Required action —
In the material below, find the line that contains "POINTE POUR ASSURER LE" and the line that contains "برز عادات وتقاليد", then write out exactly those two lines and everything between them.

Exercise materials —

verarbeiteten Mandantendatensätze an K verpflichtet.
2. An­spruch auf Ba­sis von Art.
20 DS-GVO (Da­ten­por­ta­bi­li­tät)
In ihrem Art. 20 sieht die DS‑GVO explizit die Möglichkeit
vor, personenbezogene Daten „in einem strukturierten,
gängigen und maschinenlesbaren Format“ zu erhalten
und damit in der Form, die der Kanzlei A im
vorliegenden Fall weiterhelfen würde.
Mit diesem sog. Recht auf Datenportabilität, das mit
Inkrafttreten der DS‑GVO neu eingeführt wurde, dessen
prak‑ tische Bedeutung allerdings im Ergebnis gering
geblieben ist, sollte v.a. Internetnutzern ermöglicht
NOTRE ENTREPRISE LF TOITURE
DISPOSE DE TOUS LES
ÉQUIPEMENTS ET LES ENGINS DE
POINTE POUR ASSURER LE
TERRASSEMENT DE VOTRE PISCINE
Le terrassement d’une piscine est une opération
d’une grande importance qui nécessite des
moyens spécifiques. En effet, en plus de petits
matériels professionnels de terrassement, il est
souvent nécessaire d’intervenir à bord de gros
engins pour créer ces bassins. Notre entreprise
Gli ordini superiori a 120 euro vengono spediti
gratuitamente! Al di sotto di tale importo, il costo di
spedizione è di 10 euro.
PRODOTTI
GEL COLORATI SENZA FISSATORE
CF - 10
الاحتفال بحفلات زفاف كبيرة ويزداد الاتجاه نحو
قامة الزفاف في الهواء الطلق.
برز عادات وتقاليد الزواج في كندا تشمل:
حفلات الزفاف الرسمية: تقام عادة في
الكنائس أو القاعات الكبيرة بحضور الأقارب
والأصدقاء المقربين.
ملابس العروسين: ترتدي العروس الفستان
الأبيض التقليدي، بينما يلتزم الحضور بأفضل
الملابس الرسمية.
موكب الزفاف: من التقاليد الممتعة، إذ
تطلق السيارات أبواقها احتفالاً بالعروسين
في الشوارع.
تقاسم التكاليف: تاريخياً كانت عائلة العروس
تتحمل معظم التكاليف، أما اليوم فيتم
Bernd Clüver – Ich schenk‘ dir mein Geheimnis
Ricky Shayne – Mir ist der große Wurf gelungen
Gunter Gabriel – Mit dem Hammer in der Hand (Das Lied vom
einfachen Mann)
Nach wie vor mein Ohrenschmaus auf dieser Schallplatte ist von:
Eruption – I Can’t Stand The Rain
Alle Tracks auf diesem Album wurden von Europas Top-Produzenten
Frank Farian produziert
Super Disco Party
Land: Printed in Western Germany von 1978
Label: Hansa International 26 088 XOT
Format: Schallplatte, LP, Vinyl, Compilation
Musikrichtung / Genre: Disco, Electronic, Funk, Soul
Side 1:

Worked solution —
POINTE POUR ASSURER LE
TERRASSEMENT DE VOTRE PISCINE
Le terrassement d’une piscine est une opération
d’une grande importance qui nécessite des
moyens spécifiques. En effet, en plus de petits
matériels professionnels de terrassement, il est
souvent nécessaire d’intervenir à bord de gros
engins pour créer ces bassins. Notre entreprise
Gli ordini superiori a 120 euro vengono spediti
gratuitamente! Al di sotto di tale importo, il costo di
spedizione è di 10 euro.
PRODOTTI
GEL COLORATI SENZA FISSATORE
CF - 10
الاحتفال بحفلات زفاف كبيرة ويزداد الاتجاه نحو
قامة الزفاف في الهواء الطلق.
برز عادات وتقاليد الزواج في كندا تشمل:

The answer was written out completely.